Johnson & Johnson once again delivered higher-than-expected profits in the first quarter, driven largely by its high-priced cancer drugs and expanding pharmaceutical portfolio — a familiar story in an industry known more for profit margins than affordability.
The company increased its revenue forecast for the year by $700 million, crediting part of the gain to its recent acquisition of the schizophrenia drug Caplyta. Despite the financial boost, J&J kept its profit forecast flat, citing costs from new U.S. tariffs and its $14.6 billion acquisition of biotech firm Intra-Cellular — another costly deal in an industry where consolidation often means fewer choices and higher prices for patients.
This earnings release comes just as U.S. officials are moving to impose stricter trade barriers on countries like China, which supplies a large portion of the active ingredients in American medications.

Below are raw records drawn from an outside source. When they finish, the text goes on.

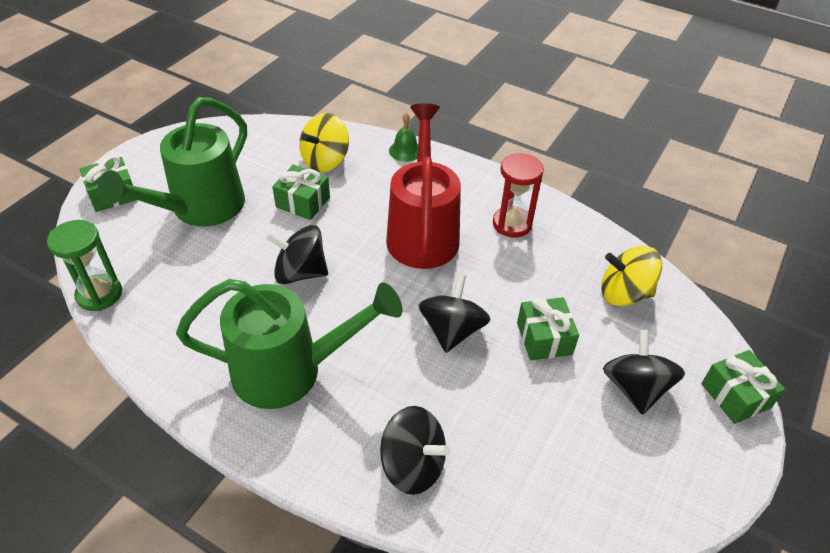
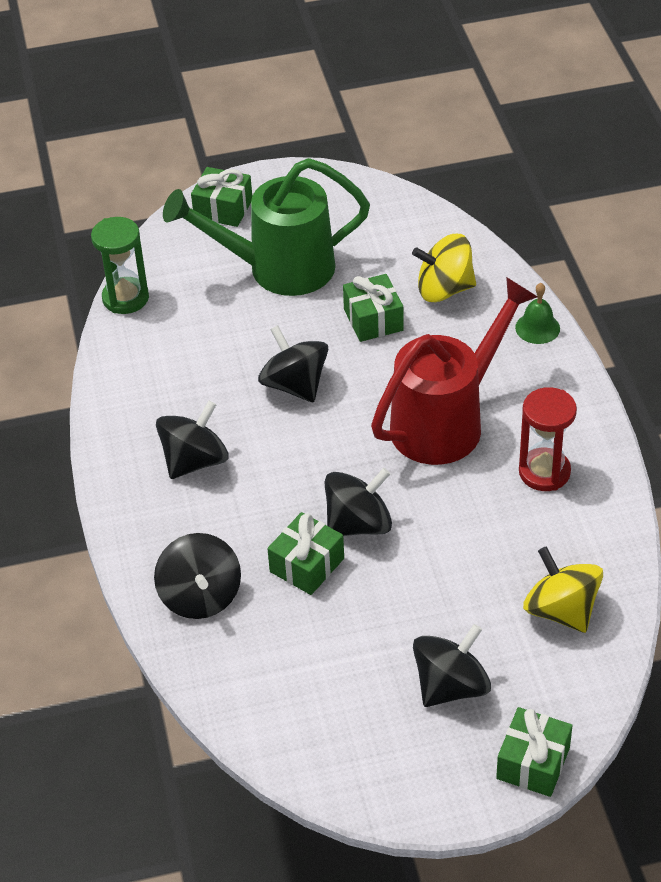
camera: 50 degrees right, 0 degrees up
green watering can [176,279,403,409] -> black spinning top [156,400,229,479]
green gift [517,297,579,360] -> green gift moved to [267,512,344,595]

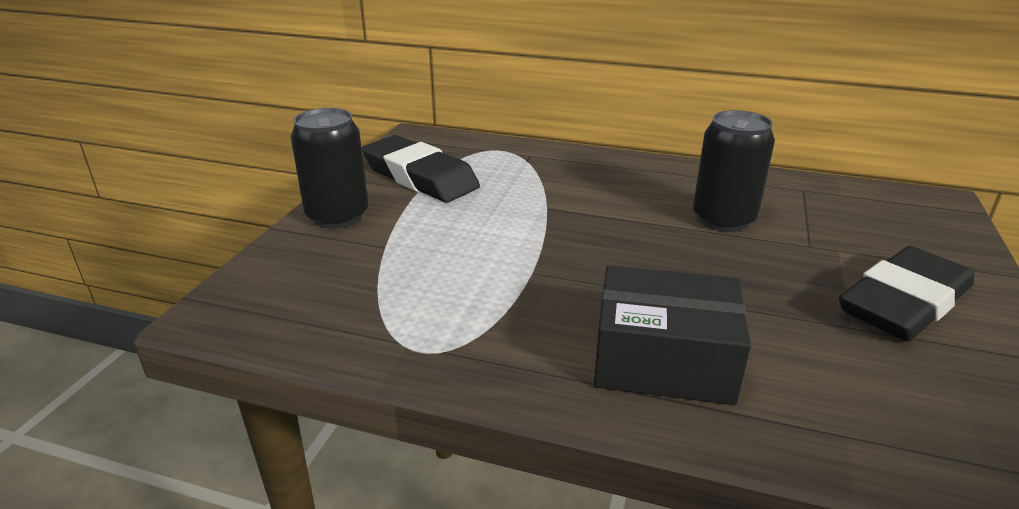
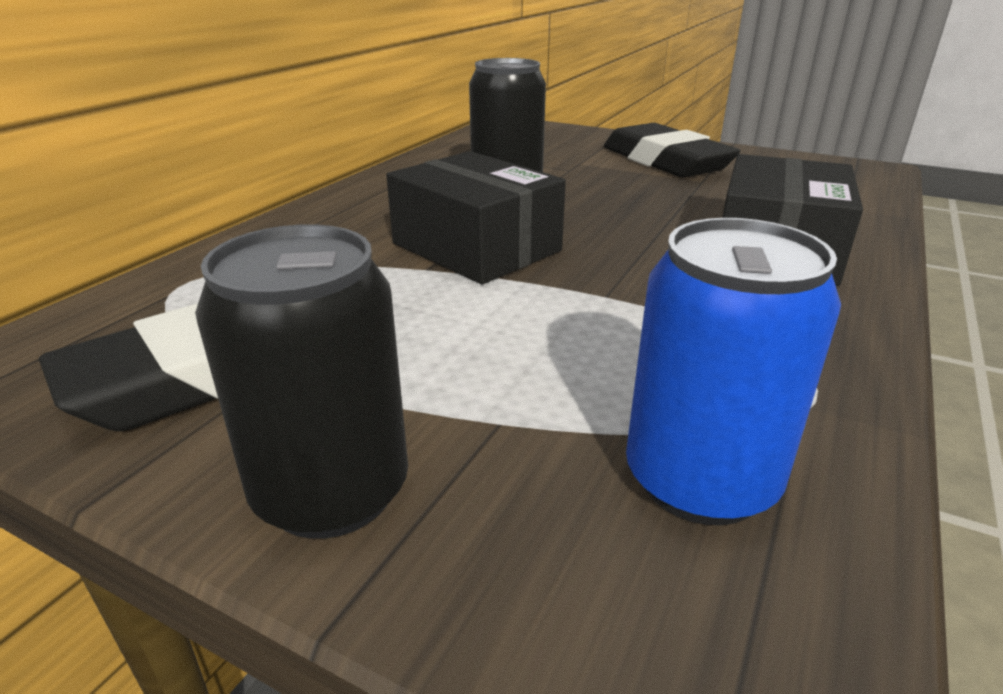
camera: 80 degrees left, 0 degrees up
none -> black box [386,151,566,284]
none -> blue can [626,218,841,525]

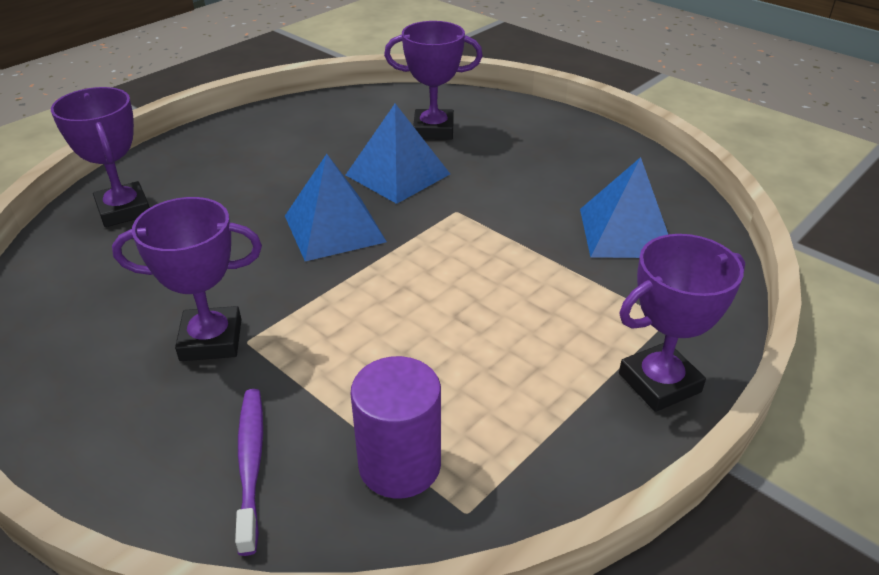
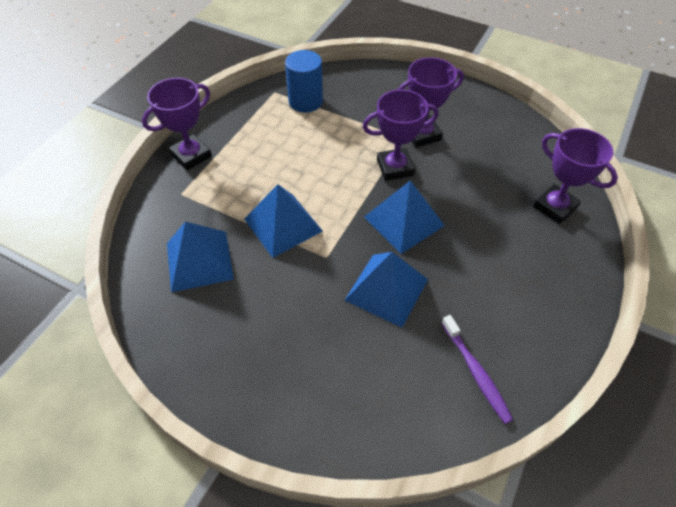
camera: 165 degrees right, 15 degrees up
purple toothbrush [235,389,263,556] -> purple toothbrush moved to [442,315,513,424]
purple cylinder [351,356,441,499] -> blue cylinder [285,50,323,113]
purple trophy [384,21,483,140] -> purple trophy moved to [363,89,439,181]
none -> blue pyramid [244,184,323,258]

The move, framed as a national security measure, is also raising questions about just how dependent the U.S. has become on foreign manufacturing to fuel domestic drug profits.
Even so, J&J is pressing ahead, now projecting full-year adjusted earnings per share between $10.50 and $10.70, despite estimating around $400 million in additional tariff-related costs — largely absorbed by its medical device division. The company also noted a 25-cent-per-share impact from its Intra-Cellular purchase, suggesting that even multibillion-dollar acquisitions are viewed as manageable bumps in the road when profits are this high.
Some of the tariffs affecting J&J’s supply chain have been temporarily suspended for 90 days, but long-term strategies remain unclear — both for companies and for the patients who ultimately bear the costs of these disruptions.
Shares of the company dipped slightly in premarket trading but remain up nearly 7% on the year. That’s no surprise, considering pharmaceutical stocks have largely been insulated from the latest wave of tariffs, a reminder of how often the industry escapes broader economic pressures that affect others.
Revenue for the quarter climbed to $21.89 billion, a 2.4% increase from last year and ahead of Wall Street estimates. Adjusted earnings hit $2.77 per share — comfortably beating expectations — thanks mostly to continued growth in high-cost prescription drugs.
Pharmaceutical sales came in at $13.87 billion, surpassing forecasts, while medical device revenue rose modestly to $8.02 billion, falling just short of estimates. But with sales and earnings continuing to rise, the real question isn’t how well these companies are doing — it’s at what cost to public health, transparency, and affordability.
This is proof that the pharmaceutical industry isn’t built to cure you — it’s built to keep you dependent. It’s a profit-driven machine that thrives on lifelong customers, not healthy, healed individuals. True healing rarely comes from a pill bottle; it comes from aligning with nature and turning to the remedies God has already provided — herbs, whole foods, rest, sunlight, and a lifestyle rooted in balance. More importantly, lasting wellness begins with the Word of God. When we live by His principles, nourish our bodies with what He created, and put our faith in His promises, we find a kind of healing no corporation can sell. Real health isn’t bought — it’s lived, through the truth of God’s word.